In Veza’s platform, that architecture shows up as NHI Security for non human identities, ISPM capabilities for continuous posture and risk scoring, Next Gen IGA for Access Reviews, SoD, Access Requests, and Lifecycle Management, Access Hub to make it usable at scale for managers and end users, and Access AI tying it all back to the people who need to make and justify decisions. For a wider comparison across the identity security landscape, Veza’s identity security software buyer’s guide shows how this pattern differs from traditional SSO, PAM, and legacy IGA tools.


If You Own Identity Risk, What To Do With This

If you are an IT BDM, CISO, or CTO, you are not reading analyst work for fun. You are trying to move your architecture the right way without guessing.

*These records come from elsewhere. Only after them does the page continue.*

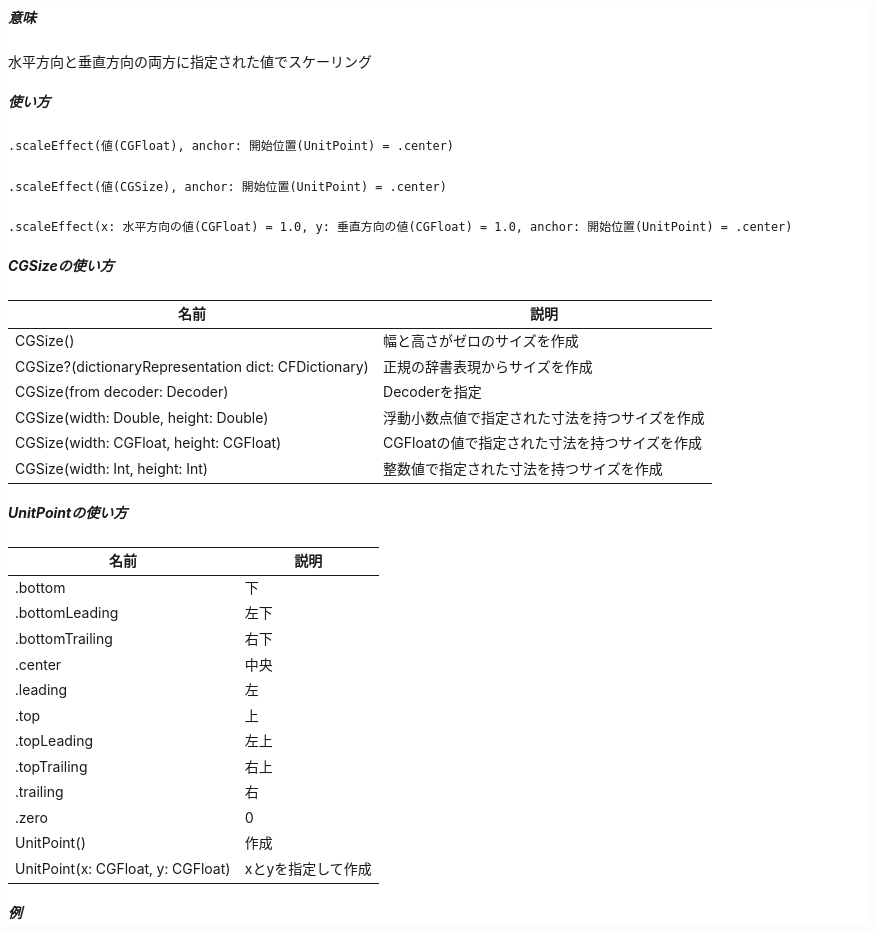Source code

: ##### 意味

水平方向と垂直方向の両方に指定された値でスケーリング

##### 使い方

    .scaleEffect(値(CGFloat), anchor: 開始位置(UnitPoint) = .center)

    .scaleEffect(値(CGSize), anchor: 開始位置(UnitPoint) = .center)

    .scaleEffect(x: 水平方向の値(CGFloat) = 1.0, y: 垂直方向の値(CGFloat) = 1.0, anchor: 開始位置(UnitPoint) = .center)

##### CGSizeの使い方

| 名前                                                   | 説明                         |
| ---------------------------------------------------- | -------------------------- |
| CGSize()                                             | 幅と高さがゼロのサイズを作成             |
| CGSize?(dictionaryRepresentation dict: CFDictionary) | 正規の辞書表現からサイズを作成            |
| CGSize(from decoder: Decoder)                        | Decoderを指定                 |
| CGSize(width: Double, height: Double)                | 浮動小数点値で指定された寸法を持つサイズを作成    |
| CGSize(width: CGFloat, height: CGFloat)              | CGFloatの値で指定された寸法を持つサイズを作成 |
| CGSize(width: Int, height: Int)                      | 整数値で指定された寸法を持つサイズを作成       |

##### UnitPointの使い方

| 名前                                | 説明         |
| --------------------------------- | ---------- |
| .bottom                           | 下          |
| .bottomLeading                    | 左下         |
| .bottomTrailing                   | 右下         |
| .center                           | 中央         |
| .leading                          | 左          |
| .top                              | 上          |
| .topLeading                       | 左上         |
| .topTrailing                      | 右上         |
| .trailing                         | 右          |
| .zero                             | 0          |
| UnitPoint()                       | 作成         |
| UnitPoint(x: CGFloat, y: CGFloat) | xとyを指定して作成 |

##### 例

Across Frost, GigaOm, and Gartner, the pattern is consistent:

  • Non-human identities need dedicated visibility and governance.
  • Identity security posture has to be continuous and actionable, not a once-a-year exercise.
  • IGA needs an access intelligence layer above it, not another rip-and-replace project.
  • Identity itself is now a primary attack surface and control plane.

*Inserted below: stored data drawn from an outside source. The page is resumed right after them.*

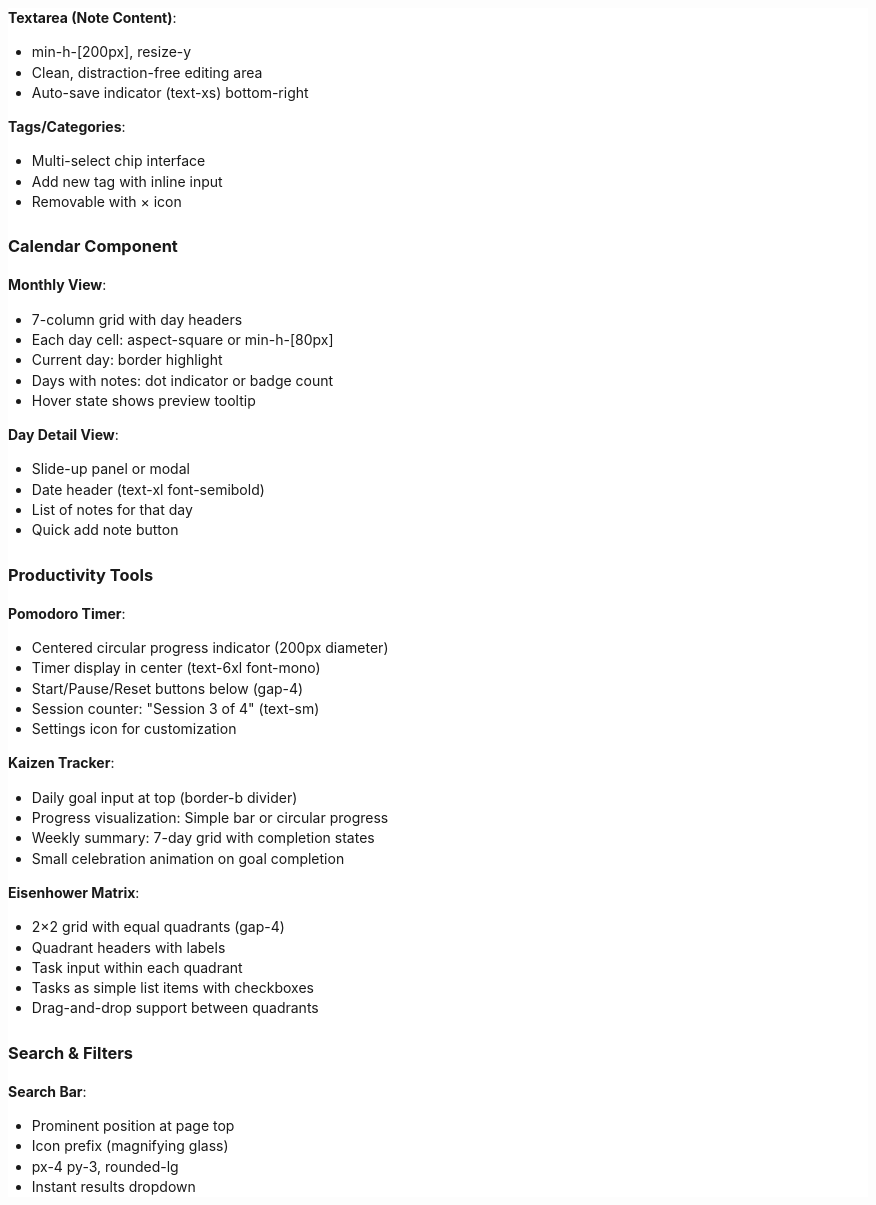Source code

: **Textarea (Note Content)**:
- min-h-[200px], resize-y
- Clean, distraction-free editing area
- Auto-save indicator (text-xs) bottom-right

**Tags/Categories**:
- Multi-select chip interface
- Add new tag with inline input
- Removable with × icon

### Calendar Component
**Monthly View**:
- 7-column grid with day headers
- Each day cell: aspect-square or min-h-[80px]
- Current day: border highlight
- Days with notes: dot indicator or badge count
- Hover state shows preview tooltip

**Day Detail View**:
- Slide-up panel or modal
- Date header (text-xl font-semibold)
- List of notes for that day
- Quick add note button

### Productivity Tools

**Pomodoro Timer**:
- Centered circular progress indicator (200px diameter)
- Timer display in center (text-6xl font-mono)
- Start/Pause/Reset buttons below (gap-4)
- Session counter: "Session 3 of 4" (text-sm)
- Settings icon for customization

**Kaizen Tracker**:
- Daily goal input at top (border-b divider)
- Progress visualization: Simple bar or circular progress
- Weekly summary: 7-day grid with completion states
- Small celebration animation on goal completion

**Eisenhower Matrix**:
- 2×2 grid with equal quadrants (gap-4)
- Quadrant headers with labels
- Task input within each quadrant
- Tasks as simple list items with checkboxes
- Drag-and-drop support between quadrants

### Search & Filters
**Search Bar**:
- Prominent position at page top
- Icon prefix (magnifying glass)
- px-4 py-3, rounded-lg
- Instant results dropdown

Veza’s access graph, NHI Security, ISPM capabilities, Next Gen IGA, and Access AI are what that pattern looks like when it is actually running in production on real data.

From here, three practical moves.

  1. Stand up NHI as a named program.
    Use Frost’s Radar and Veza’s NHI assets as air cover and execution guidance. Scope a program around discovery, ownership, effective permissions, and risk reduction for NHIs across cloud, SaaS, data, and automation. Measure success as fewer unowned and high-risk NHIs, fewer live secrets on inactive accounts, and fewer overprivileged machine identities. Run it on Veza NHI Security, using the Non-Human Identity visibility and intelligence datasheet as your playbook.
  2. Treat identity posture as core exposure management.
    Use GigaOm’s ISPM work to pull identity posture out from under IAM. Put it next to CSPM and EDR. With Veza, that looks like using Access Intelligence and Access Monitoring to define and track baselines for excessive privileges, missing controls, orphaned access, and toxic combinations. Use Over Provisioned Access Scores where granted access and usage diverge. Use rules, alerts, and workflow integrations or Veza Actions to turn findings into actual changes.
  3. Modernize IGA with access intelligence, not a rip and replace.
    Follow Gartner’s IGA and IVIP guidance. Keep HR systems and IdPs as systems of record. Use the access graph as the decision layer. Run Access Reviews, SoD, and Lifecycle Management on that graph so governance reflects reality, not just directory groups. The Next Gen IGA resource lays out how to plug Veza into existing HR, ITSM, and identity flows.

Next Steps

If you want to turn the analyst story into something concrete for your own environment:


FAQ

What is non-human identity security?
Non-human identity security is the practice of discovering, governing, and right-sizing the permissions of machine identities such as service principals, app registrations, automation accounts, CI/CD tokens, and service agents across all your cloud, SaaS, infrastructure, and data platforms.

What is identity security posture management?
Identity security posture management is the ongoing process of mapping identities and entitlements, finding excessive or risky access, and driving remediation so that identity-related risk stays within acceptable bounds instead of drifting out between audits.

What is an identity visibility and intelligence platform?
An identity visibility and intelligence platform is a layer that unifies identity and entitlement data from many systems into one model, runs analytics across those relationships, and feeds that context into tools like IGA, PAM, ITDR, SIEM, and SOAR so they can make better security decisions.